◆ GIVEN TASK 1 ◆
In the patent claims below, what materials can the sonic energy conductor comprise?

◆ GIVEN TEXT ◆
______
2. The apparatus of claim 1 further comprising a sonic energy
conductor in contact with the sonic energy source and in contact
with the sonic energy source.
3. The apparatus of claim 2 wherein the sonic energy conductor
comprises quartz, silicon, metal or a polymer.
4. The apparatus of claim 1 with the sonic energy source associated
with the liquid outlets, to provide sonic energy to the workpiece
via liquid moving out of the outlets and onto the workpiece.
5. The apparatus of claim 1 wherein the sonic energy source
comprises a sonic transducer including a focusing chamber for
concentrating sonic energy onto the workpiece.
6. The apparatus of claim 1 where the liquid supply source
comprises a liquid reservoir, and where the heater heats the liquid
in the reservoir.
7. The apparatus of claim 1 where the liquid supply source includes
a liquid selected from the group consisting of, ammonium hydroxide,
sulfuric acid, hydrochloric acid, hydrofluoric acid, a surfactant,
de-ionized water, and a combination thereof.
8. The apparatus of claim 1 further comprising a chamber around the
workpiece and with the ozone gas supply connected to the chamber to
provide ozone gas around the workpiece in the chamber, with the
ozone provided as a dry gas or in a liquid.
9. The apparatus of claim 8 further comprising a re-circulation
liquid line extending between the chamber and the liquid supply
source.
______
◆ DATA SHOWN ◆
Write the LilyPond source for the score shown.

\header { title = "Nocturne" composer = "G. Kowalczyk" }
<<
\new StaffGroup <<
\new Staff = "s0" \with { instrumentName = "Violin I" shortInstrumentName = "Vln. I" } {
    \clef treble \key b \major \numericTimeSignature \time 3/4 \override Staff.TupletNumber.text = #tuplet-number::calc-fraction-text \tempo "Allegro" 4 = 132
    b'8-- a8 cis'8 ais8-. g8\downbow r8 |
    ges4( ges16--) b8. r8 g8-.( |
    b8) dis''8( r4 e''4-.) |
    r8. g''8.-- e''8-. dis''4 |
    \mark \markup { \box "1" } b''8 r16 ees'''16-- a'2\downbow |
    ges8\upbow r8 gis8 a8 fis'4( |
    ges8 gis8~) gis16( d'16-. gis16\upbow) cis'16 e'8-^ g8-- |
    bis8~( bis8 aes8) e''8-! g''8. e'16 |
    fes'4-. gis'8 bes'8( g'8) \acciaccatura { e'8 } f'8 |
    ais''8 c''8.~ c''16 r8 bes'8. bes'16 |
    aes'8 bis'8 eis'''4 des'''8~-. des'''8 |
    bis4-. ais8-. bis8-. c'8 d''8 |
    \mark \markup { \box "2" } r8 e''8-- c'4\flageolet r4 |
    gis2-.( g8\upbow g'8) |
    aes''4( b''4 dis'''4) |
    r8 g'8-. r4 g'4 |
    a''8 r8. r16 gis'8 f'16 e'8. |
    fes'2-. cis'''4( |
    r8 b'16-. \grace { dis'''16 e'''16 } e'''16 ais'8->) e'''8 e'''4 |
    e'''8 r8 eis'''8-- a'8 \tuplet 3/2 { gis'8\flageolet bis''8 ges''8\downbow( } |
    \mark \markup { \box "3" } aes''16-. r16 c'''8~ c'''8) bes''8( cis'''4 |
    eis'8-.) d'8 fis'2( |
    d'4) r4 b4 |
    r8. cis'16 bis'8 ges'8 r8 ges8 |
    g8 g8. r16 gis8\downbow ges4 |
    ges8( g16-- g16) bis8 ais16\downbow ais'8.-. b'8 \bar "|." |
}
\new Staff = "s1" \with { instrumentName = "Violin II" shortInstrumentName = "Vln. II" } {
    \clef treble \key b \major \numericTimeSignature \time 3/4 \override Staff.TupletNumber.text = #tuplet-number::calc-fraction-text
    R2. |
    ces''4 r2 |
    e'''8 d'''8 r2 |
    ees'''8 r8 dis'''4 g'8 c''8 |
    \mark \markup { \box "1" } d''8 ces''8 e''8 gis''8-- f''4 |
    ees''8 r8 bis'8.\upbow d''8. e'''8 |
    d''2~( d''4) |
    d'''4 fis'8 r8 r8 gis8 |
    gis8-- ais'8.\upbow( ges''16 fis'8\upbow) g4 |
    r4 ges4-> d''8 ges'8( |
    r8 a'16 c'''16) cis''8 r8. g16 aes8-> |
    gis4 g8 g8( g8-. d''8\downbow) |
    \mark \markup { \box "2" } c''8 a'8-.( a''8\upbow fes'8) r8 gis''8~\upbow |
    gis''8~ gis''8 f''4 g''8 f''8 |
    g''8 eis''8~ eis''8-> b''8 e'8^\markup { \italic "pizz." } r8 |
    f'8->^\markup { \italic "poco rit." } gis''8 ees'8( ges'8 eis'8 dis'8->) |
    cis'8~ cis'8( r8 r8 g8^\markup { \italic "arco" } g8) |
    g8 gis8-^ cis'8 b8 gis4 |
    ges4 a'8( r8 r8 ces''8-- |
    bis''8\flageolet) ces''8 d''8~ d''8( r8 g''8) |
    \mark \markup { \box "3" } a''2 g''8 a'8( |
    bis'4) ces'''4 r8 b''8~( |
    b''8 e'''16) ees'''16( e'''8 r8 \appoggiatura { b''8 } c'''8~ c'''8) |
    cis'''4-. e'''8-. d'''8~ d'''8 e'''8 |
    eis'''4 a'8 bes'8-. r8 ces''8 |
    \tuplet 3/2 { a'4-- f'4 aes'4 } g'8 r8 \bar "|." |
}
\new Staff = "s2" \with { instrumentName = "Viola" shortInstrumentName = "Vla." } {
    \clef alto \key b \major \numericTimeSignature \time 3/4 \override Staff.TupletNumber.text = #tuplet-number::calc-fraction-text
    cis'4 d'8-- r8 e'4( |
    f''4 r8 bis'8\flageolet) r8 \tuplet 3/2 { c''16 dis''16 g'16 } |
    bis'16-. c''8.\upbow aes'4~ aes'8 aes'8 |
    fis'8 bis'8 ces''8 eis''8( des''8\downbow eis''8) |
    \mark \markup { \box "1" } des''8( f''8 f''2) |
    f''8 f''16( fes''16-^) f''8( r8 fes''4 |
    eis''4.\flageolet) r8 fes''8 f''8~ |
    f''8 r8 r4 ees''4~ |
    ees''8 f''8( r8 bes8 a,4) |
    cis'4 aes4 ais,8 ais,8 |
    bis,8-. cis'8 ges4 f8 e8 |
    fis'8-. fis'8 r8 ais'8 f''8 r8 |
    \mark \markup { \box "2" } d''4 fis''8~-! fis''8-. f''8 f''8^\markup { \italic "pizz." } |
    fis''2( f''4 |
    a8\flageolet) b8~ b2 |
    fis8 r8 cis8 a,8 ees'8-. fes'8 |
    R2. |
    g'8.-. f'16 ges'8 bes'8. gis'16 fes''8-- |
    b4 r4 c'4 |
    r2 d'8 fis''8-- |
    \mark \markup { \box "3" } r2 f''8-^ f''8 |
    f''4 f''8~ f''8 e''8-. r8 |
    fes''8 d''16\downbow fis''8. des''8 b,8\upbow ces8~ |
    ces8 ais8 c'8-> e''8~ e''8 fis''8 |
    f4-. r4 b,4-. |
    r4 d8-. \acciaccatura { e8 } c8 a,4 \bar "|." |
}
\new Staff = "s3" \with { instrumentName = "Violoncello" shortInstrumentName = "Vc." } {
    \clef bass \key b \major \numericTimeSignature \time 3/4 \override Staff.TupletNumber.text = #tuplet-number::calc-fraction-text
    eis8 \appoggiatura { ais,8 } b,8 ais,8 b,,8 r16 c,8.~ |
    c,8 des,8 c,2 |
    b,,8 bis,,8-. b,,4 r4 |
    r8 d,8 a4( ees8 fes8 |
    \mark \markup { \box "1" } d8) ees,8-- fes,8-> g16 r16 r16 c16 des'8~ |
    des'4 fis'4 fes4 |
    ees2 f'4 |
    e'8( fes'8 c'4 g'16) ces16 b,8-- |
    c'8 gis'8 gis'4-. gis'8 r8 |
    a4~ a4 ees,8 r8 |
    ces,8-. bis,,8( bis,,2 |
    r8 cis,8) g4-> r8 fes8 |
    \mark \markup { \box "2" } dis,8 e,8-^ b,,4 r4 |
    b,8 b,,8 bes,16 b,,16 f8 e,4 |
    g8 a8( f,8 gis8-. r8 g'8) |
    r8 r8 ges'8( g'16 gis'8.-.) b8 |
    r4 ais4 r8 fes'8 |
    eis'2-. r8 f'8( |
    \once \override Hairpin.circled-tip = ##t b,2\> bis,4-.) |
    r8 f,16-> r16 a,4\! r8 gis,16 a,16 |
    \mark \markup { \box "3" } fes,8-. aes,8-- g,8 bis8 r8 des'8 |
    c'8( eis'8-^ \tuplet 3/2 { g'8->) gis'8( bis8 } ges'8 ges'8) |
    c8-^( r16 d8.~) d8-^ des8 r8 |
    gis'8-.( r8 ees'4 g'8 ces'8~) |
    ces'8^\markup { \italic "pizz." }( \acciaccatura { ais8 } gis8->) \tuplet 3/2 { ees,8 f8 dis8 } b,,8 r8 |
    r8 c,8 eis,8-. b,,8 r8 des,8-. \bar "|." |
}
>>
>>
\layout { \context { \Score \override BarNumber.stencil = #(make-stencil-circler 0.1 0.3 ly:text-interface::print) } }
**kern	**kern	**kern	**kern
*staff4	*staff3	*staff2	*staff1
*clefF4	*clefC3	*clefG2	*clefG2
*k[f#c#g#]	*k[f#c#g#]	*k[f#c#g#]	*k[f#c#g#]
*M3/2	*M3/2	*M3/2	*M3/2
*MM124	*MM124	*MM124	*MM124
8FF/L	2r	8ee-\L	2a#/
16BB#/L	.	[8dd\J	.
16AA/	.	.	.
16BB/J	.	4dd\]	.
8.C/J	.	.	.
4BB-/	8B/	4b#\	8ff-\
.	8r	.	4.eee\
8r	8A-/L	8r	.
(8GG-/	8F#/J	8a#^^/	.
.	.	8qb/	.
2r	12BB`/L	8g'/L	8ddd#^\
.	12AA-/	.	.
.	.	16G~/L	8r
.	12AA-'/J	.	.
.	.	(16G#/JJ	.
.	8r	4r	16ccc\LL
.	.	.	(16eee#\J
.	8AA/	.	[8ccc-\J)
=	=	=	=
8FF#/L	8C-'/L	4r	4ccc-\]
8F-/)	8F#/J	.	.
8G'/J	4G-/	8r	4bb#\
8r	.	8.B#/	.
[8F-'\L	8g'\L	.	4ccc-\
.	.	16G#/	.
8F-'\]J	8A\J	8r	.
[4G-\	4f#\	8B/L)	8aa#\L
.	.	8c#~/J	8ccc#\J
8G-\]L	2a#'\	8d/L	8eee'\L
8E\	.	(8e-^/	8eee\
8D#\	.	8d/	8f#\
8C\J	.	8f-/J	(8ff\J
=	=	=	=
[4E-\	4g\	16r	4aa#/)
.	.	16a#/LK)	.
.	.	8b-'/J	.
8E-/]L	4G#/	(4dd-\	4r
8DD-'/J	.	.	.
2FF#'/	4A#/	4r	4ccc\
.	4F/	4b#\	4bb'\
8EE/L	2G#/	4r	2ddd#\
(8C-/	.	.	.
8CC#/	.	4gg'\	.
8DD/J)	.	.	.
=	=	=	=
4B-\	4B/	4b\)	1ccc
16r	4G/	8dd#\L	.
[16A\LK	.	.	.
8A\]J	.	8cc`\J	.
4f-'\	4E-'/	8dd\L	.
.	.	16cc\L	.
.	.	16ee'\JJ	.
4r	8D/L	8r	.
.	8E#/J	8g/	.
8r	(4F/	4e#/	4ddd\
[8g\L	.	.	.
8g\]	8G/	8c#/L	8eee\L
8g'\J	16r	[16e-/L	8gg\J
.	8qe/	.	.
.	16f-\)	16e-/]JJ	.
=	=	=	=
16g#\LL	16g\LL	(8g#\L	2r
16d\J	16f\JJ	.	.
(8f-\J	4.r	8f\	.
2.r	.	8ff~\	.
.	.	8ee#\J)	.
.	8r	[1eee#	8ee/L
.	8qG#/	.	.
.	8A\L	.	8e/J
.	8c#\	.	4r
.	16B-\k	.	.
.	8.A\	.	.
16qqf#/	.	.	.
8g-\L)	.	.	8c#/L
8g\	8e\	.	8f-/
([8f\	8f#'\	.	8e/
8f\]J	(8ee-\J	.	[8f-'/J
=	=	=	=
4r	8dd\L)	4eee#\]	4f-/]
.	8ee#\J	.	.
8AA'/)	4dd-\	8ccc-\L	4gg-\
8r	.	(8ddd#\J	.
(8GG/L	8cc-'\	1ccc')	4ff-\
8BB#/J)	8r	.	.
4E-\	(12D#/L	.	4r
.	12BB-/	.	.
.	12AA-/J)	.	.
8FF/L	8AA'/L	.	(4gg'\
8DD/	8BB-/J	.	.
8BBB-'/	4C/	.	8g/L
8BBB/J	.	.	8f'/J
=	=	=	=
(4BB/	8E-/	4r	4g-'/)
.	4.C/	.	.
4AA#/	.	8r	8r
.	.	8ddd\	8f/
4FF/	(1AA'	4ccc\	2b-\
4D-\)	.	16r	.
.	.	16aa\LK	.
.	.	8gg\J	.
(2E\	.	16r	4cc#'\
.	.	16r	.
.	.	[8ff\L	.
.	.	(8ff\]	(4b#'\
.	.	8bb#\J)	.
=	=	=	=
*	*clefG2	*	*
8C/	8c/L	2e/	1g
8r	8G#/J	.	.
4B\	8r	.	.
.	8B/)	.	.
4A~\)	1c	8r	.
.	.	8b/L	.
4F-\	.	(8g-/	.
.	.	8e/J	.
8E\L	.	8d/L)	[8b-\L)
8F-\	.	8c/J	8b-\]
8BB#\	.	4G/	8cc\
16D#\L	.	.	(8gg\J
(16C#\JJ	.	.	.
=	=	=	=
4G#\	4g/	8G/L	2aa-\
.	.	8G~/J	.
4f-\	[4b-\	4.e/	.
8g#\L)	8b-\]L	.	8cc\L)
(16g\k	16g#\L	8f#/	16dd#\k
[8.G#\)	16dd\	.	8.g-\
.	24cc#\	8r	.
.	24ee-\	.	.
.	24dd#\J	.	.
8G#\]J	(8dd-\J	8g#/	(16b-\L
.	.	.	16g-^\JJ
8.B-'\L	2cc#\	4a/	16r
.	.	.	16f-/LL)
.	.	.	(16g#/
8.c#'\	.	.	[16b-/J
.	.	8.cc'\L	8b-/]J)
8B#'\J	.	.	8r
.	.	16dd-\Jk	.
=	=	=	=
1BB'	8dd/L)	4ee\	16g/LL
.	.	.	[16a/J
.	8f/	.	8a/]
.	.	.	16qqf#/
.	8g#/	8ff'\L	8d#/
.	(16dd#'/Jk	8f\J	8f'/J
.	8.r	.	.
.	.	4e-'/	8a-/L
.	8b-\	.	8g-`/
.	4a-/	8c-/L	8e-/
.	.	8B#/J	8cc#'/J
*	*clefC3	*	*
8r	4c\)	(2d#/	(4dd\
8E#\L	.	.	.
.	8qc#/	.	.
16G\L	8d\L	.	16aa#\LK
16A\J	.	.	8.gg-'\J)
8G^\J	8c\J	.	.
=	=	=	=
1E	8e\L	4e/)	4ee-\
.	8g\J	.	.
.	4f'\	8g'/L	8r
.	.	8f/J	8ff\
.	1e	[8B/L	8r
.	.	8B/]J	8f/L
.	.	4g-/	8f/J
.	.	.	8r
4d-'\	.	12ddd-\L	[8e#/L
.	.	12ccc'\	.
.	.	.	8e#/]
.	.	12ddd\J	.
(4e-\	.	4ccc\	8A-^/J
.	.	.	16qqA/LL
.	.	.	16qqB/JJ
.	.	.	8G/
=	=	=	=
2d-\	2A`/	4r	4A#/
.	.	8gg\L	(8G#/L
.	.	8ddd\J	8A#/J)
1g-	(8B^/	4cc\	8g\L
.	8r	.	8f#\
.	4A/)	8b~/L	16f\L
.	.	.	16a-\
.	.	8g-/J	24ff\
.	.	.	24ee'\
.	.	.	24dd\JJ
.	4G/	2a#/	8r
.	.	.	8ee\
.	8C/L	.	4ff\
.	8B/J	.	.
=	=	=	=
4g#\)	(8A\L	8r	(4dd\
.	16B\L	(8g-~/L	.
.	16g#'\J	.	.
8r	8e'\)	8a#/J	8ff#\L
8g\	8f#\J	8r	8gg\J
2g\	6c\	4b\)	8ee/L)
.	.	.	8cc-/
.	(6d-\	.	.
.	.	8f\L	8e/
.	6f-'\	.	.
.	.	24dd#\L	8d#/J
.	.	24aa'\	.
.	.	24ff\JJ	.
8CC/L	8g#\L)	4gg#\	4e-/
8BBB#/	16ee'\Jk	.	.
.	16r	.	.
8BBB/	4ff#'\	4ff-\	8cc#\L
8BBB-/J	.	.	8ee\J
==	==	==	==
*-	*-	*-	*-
______
◆ GIVEN TASK 2 ◆
In the records above, find every line that contains the string "flageolet" and copy each of those lines.

◆ OUTPUT 1 ◆
Quartz, silicon, metal or a polymer.

◆ OUTPUT 2 ◆
    \mark \markup { \box "2" } r8 e''8-- c'4\flageolet r4 |
    e'''8 r8 eis'''8-- a'8 \tuplet 3/2 { gis'8\flageolet bis''8 ges''8\downbow( } |
    bis''8\flageolet) ces''8 d''8~ d''8( r8 g''8) |
    f''4 r8 bis'8\flageolet) r8 \tuplet 3/2 { c''16 dis''16 g'16 } |
    eis''4.\flageolet) r8 fes''8 f''8~ |
    a8\flageolet) b8~ b2 |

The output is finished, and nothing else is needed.